Creating interesting and helpful content for your audience means addressing the needs of your followers. Because the needs of your Polish-speaking audience will differ from the English-speaking one, it is worth taking a closer look at them and create a great source of information based on those needs.

For example, Polish customers might not be interested in your bestsellers in the UK, or they might like the same products but for other features than your UK customers appreciate. So if you sell, let's say, vacuum cleaners, in Poland a particular model will sell because it works silently, while in the UK because it's cordless. Your content needs to reflect that.

Make sure you do a proper research on the needs and preferences of your Polish-speaking audience. Check out what trends within your industry are currently popular in Poland. Don't worry, you don't need to spend thousands on hiring a market-research company, Transliteria can offer you a simple solution to find out what sells in Poland and what doesn't.


Translating your content into Polish only to make your Polish followers understand it is not enough. Your posts and blog entries should be transcreated or created from scratch in Polish so that they sound natural and authentic.

Some puns and jokes work well in one language but not in the other. The same applies to industry or culture-bound terms which might not be easily recognised by the Polish-speaking audience or be as popular among them.

Let's see this in an example.

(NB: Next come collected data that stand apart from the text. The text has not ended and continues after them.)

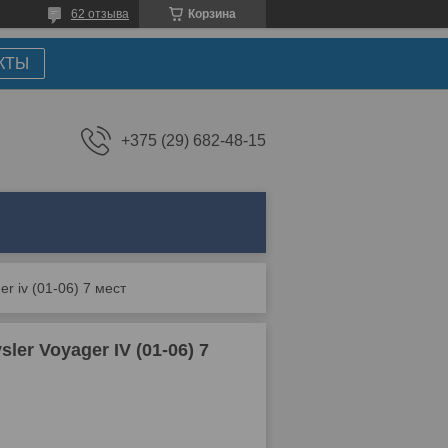
62 отзыва
Корзина
КТЫ
+375 (29) 682-48-15
r iv (01-06) 7 мест
er Voyager IV (01-06) 7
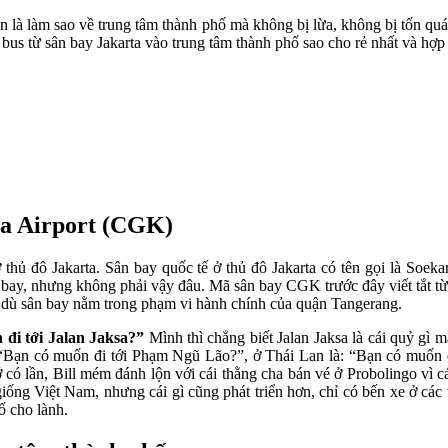
oăn là làm sao về trung tâm thành phố mà không bị lừa, không bị tốn qu
bus từ sân bay Jakarta vào trung tâm thành phố sao cho rẻ nhất và hợp 
ta Airport (CGK)
thủ đô Jakarta. Sân bay quốc tế ở thủ đô Jakarta có tên gọi là Soek
 bay, nhưng không phải vậy đâu. Mã sân bay CGK trước đây viết tắt từ
 dù sân bay nằm trong phạm vi hành chính của quận Tangerang.
đi tới Jalan Jaksa?”
Mình thì chẳng biết Jalan Jaksa là cái quỷ gì 
 “Bạn có muốn đi tới Phạm Ngũ Lão?”, ở Thái Lan là: “Bạn có muốn đ
có lần, Bill mém đánh lộn với cái thằng cha bán vé ở Probolingo vì cái
ng giống Việt Nam, nhưng cái gì cũng phát triển hơn, chỉ có bến xe ở 
ố cho lành.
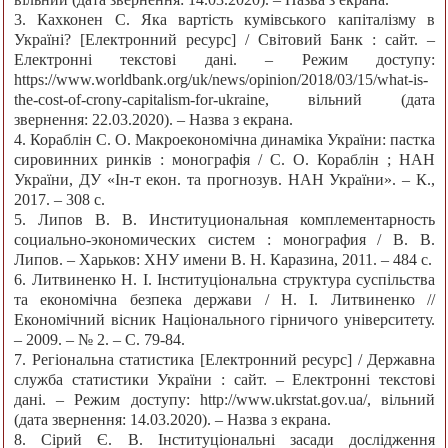
3. Кахконен С. Яка вартість кумівського капіталізму в
Україні? [Електронний ресурс] / Світовий Банк : сайт. –
Електронні текстові дані. – Режим доступу:
https://www.worldbank.org/uk/news/opinion/2018/03/15/what-is-
the-cost-of-crony-capitalism-for-ukraine, вільний (дата
звернення: 22.03.2020). – Назва з екрана.
4. Кораблін С. О. Макроекономічна динаміка України: пастка
сировинних ринків : монографія / С. О. Кораблін ; НАН
України, ДУ «Ін-т екон. та прогнозув. НАН України». – К.,
2017. – 308 с.
5. Липов В. В. Институциональная комплементарность
социально-экономических систем : монография / В. В.
Липов. – Харьков: ХНУ имени В. Н. Каразина, 2011. – 484 с.
6. Литвиненко Н. І. Інституціональна структура суспільства
та економічна безпека держави / Н. І. Литвиненко //
Економічний вісник Національного гірничого університету.
– 2009. – № 2. – С. 79-84.
7. Регіональна статистика [Електронний ресурс] / Державна
служба статистики України : сайт. – Електронні текстові
дані. – Режим доступу: http://www.ukrstat.gov.ua/, вільний
(дата звернення: 14.03.2020). – Назва з екрана.
8. Сірий Є. В. Інституціональні засади дослідження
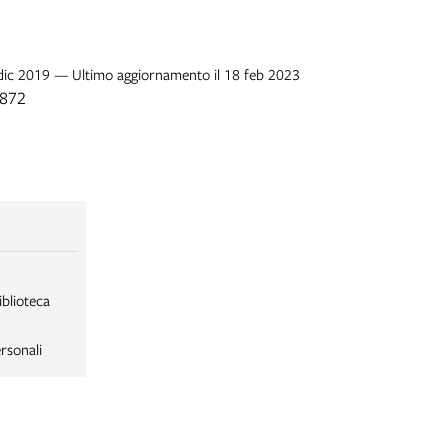
 dic 2019 — Ultimo aggiornamento il 18 feb 2023
1872
iblioteca
rsonali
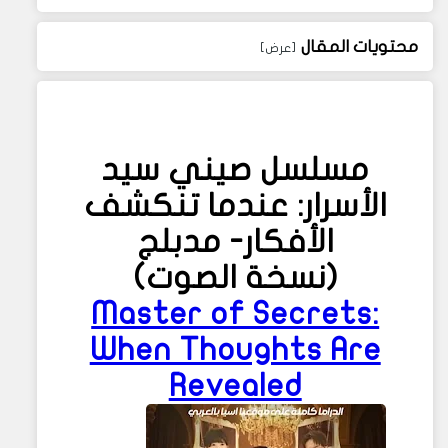
محتويات المقال
مسلسل صيني
سيد
الأسرار: عندما تنكشف
الأفكار
- مدبلج
(نسخة الصوت)
Master of Secrets:
When Thoughts Are
Revealed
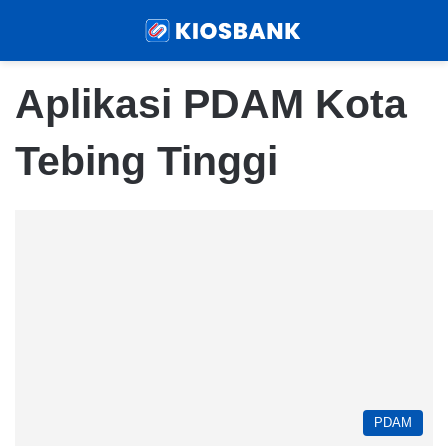
Menu
Sear
Aplikasi PDAM Kota
Tebing Tinggi
PDAM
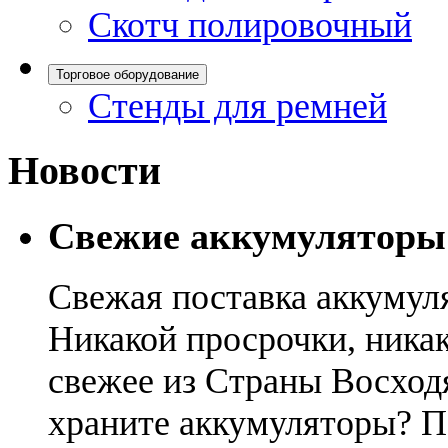
Скотч полировочный
Торговое оборудование
Стенды для ремней
Новости
Свежие аккумуляторы
Свежая поставка аккумул
Никакой просрочки, никак
свежее из Страны Восход
храните аккумуляторы? П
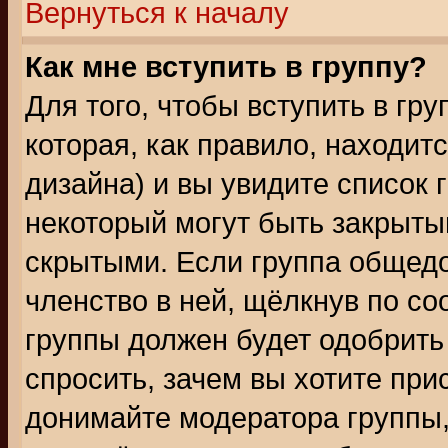
Вернуться к началу
Как мне вступить в группу?
Для того, чтобы вступить в гр
которая, как правило, находитс
дизайна) и вы увидите список 
некоторый могут быть закрыты
скрытыми. Если группа общедо
членство в ней, щёлкнув по с
группы должен будет одобрить 
спросить, зачем вы хотите при
донимайте модератора группы,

A recent Facebook post by Innocent refers to "Apple technology"- a brand that is recognised in Poland but isn't as popular as Hawlett Packard for example. 
A Google result for "Apple technology" keyword in Polish gives 4580 entries, while "HP technology" as many as 314,000. We can't simply substitute Apple with HP in this ad, because the whole pun will lose its point. The ad would have to come with a different - transcreated - comment. 

Finally, it's worth bearing in mind that Polish language is more formal than English, and the way you address your Polish followers will have a significant effect on how they will perceive your brand.

 So, what should I do now?

With all the information and advice you've just read and your own market research, you should be able to make an informed decision on how to adapt your content to the needs and expectations of your Polish audience.

For more tailored advice that addresses your specific needs, get in touch with me and find out how I can help you transcreate your social media content that will be authentic, interesting, fun and engaging.


  1. It works both sides of course.

  2. Indeed, and it applies to other languages as well. I used Polish as an example.